Me dis-tu jamais mot qu'un bon vouloir explique ? »

      Or le père des dieux et des hommes réplique :

« Junon, n'espère pas savoir tous mes projets,

Toi, bien que mon épouse, évite ces sujets, 

Non ceux qu'il sied d'apprendre et que nul dieu, nul homme,

Avant toi ne saura ; mais quand je veux, en somme,

Penser seul, ne prétends que je t'en fasse part. »

      Et l'auguste Junon aux grands yeux lui repart :

« Peux-tu dire ainsi, fils terrible de Saturne !

Je ne cherche à savoir, en paix et taciturne

Tu formes tes projets, mais j'ai peur en songeant

Que peut t'avoir séduit Thétis aux pieds d'argent,

Fille du vieux marin, qui, je croîs, vint se mettre

Dès l'aurore à tes pieds, te priant de promettre

Et d'honorer Achille et de faire aux vaisseaux

Périr des Achéens immolés en monceaux. »

      Jupiter roi des cieux lui répond en ces termes :

« Je ne me cache pas, malheureuse, sans termes

En soupçons t'aliénant mon cœur encore plus,

Résultat plus amer ; et serait-ce, au surplus,

C'est que cela me plaît ; reste en paix et soumise,

Mon invincible main une fois sur toi mise,

Tous les dieux de l'Olympe à toi viendraient en vain ! »

      Il dit ; Junon a peur, courbe son cœur divin,

Noble et belle s'assied ; dans les demeures hautes,

Palais de Jupiter, les dieux, célestes hôtes,

Gémissent, quand Vulcain, l'artisan de renom,

Parle à sa chère mère, à la belle Junon :

      « C'est triste, intolérable, entre vous pour les hommes

Ainsi vous quereller, mettre un trouble où nous sommes !
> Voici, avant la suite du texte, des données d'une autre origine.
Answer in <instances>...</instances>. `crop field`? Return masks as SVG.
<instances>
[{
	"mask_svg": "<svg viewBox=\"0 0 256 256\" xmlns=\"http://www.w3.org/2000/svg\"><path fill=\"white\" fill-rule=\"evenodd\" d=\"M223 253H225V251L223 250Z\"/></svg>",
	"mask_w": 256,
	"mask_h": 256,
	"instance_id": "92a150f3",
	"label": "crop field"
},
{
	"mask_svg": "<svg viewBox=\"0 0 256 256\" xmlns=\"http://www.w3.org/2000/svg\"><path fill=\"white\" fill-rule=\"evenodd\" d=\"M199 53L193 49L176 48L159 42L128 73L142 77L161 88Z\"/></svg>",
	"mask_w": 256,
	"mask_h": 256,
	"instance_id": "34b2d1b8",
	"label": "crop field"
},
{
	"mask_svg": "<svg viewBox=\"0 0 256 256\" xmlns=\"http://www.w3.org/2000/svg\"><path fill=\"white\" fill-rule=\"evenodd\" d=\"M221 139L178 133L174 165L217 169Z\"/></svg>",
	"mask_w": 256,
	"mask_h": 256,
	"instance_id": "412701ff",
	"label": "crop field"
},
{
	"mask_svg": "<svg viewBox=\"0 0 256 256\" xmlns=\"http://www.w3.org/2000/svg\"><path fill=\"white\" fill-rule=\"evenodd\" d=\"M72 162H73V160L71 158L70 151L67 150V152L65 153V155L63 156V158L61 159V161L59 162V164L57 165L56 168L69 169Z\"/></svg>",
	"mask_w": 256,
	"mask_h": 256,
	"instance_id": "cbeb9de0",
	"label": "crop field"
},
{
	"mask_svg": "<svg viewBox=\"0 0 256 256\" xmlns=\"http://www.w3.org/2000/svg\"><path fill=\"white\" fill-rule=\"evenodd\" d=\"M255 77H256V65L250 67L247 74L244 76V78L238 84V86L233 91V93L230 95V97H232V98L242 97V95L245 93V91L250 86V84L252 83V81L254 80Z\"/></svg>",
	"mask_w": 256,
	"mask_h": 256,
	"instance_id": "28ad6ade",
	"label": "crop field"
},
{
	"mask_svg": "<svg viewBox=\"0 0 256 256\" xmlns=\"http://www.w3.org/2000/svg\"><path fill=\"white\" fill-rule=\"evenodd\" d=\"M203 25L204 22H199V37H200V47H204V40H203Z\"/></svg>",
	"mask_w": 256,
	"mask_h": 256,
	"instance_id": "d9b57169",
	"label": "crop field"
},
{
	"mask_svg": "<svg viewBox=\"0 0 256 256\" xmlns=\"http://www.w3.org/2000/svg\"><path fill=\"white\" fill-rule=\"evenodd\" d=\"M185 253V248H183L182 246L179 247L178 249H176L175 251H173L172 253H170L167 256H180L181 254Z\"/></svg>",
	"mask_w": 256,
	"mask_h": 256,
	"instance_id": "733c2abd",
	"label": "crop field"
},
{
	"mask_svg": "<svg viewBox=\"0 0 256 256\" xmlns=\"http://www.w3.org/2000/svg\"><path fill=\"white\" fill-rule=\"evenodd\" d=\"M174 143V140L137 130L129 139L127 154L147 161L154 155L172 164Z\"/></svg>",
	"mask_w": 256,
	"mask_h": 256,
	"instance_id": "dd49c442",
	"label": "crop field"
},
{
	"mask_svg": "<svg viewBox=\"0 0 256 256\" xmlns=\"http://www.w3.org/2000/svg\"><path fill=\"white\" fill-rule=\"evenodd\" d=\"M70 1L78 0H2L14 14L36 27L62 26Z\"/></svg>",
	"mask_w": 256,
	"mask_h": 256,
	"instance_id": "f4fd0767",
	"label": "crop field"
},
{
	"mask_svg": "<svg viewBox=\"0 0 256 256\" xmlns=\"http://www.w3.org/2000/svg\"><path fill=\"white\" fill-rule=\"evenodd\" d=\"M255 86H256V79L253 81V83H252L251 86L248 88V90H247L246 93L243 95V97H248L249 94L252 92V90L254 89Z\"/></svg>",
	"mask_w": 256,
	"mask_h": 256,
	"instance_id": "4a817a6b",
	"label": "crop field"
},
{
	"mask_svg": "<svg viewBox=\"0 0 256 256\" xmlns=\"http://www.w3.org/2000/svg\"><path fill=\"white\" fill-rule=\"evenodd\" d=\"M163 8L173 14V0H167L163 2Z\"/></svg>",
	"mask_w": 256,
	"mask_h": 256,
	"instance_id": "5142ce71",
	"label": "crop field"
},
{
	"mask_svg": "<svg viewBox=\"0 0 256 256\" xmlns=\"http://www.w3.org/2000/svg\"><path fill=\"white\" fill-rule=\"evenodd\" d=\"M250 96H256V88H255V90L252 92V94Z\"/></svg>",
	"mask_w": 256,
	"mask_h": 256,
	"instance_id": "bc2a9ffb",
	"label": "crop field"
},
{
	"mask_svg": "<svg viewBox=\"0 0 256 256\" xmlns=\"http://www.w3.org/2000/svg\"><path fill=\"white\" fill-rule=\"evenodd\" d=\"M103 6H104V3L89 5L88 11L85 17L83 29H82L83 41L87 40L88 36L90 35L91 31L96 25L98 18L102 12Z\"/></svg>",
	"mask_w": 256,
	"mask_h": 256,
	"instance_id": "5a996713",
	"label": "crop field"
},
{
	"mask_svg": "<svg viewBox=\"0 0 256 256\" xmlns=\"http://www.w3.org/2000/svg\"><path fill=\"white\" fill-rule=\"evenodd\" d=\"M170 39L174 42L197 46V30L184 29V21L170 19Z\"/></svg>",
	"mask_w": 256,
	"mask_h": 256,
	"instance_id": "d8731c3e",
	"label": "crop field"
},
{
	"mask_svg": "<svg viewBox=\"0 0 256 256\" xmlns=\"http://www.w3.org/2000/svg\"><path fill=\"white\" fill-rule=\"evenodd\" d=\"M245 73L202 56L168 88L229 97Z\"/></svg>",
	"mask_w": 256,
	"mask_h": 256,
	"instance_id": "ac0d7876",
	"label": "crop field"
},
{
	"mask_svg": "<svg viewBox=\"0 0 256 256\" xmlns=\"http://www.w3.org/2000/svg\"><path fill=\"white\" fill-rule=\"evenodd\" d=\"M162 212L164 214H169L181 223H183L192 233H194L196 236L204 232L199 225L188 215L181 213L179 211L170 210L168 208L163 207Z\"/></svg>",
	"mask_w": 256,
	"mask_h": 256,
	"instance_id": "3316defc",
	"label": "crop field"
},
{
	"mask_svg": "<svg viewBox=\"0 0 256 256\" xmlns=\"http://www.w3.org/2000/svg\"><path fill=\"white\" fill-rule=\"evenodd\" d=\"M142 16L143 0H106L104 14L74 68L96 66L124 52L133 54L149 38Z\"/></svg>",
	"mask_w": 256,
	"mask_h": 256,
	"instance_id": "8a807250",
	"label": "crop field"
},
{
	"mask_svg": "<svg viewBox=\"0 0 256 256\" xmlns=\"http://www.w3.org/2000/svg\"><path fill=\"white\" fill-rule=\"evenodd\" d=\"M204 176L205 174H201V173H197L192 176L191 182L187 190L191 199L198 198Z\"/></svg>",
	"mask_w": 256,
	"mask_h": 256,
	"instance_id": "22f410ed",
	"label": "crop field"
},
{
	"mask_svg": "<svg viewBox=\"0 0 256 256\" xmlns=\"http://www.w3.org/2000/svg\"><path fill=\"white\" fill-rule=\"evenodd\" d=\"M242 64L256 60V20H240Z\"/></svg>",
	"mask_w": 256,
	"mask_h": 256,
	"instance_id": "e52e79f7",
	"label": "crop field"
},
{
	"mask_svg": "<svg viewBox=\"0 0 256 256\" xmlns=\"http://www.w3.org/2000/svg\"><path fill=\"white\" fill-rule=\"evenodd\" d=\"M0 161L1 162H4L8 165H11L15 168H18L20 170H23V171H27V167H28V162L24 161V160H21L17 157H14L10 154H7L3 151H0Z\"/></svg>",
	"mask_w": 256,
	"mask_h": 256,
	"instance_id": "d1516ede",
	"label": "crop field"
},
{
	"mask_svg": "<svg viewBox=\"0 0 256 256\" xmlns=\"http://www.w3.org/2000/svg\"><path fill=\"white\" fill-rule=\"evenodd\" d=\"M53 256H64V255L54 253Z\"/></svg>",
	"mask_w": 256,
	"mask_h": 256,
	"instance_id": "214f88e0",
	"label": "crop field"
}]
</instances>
Adieu les bons festins, le mal triomphe ici ;

Malgré tout son bon sens, je conseille ceci

A ma mère Junon, qu'elle ait un mot pour plaire

A mon père chéri, de peur qu'en sa colère

Il ne nous trouble à table, il est plus fort que nous,

Si de son trône il veut nous précipiter tous ;

D'un mot doux fléchis-le, rends-le-nous favorable. »

      Il dit, court, met aux mains de Junon vénérable

Une coupe à pied large, en lui disant ces mots :

      « Ma mère, endure et prends patiemment tes maux ;

Je crains pour toi des coups et sans que je t'assiste,

Bien qu'irrité, t'aimant ; avec peine on résiste

Au maître de l’Olympe ; une autre fois déjà,

M'ayant pris par un pied, Jupiter me plongea

Du haut du seuil divin, dans une circonstance

Où je désirai fort t'offrir mon assistance ;

Je roulai tout le jour, puis au soleil couché,

Je tombai dans Lemnos, à terre ayant touché,

N'ayant qu'à peiné un souffle, et dès qu'ils m'aperçurent

Les hommes Sintiens sur leur sol me reçurent. »

      Il a dit, et Junon aux bras blancs lui sourit,

Souriante, des mains de son fils elle prit

Sa coupe à large pied, et soudain Vulcain puise

D'un cratère un nectar, liqueur la plus exquise

Qu'en commençant à droite il verse aux dieux heureux,

Un rire inextinguible éclate alors entre eux

A l'aspect de Vulcain s'agitant en tournée

Pour servir au palais, où, toute la journée,

Jusqu'au soleil couchant, ils restent en banquet,

Où nourriture égale aux désirs ne manquait,

Ni belle lyre aux mains d'Apollon, ni voix belles

Des Muses qui chantaient en alternant entre elles.

      Mais l'éclat du soleil s'éteint, tous à l'écart

Rentrent dans les palais que leur fit avec art

Le dieu boiteux Vulcain ; Jupiter va se rendre

A la couche où toujours le doux sommeil vient prendre

Ce roi tonnant des dieux, qui monte au lit, s'endort,

Ayant auprès de lui Junon au trône d'or.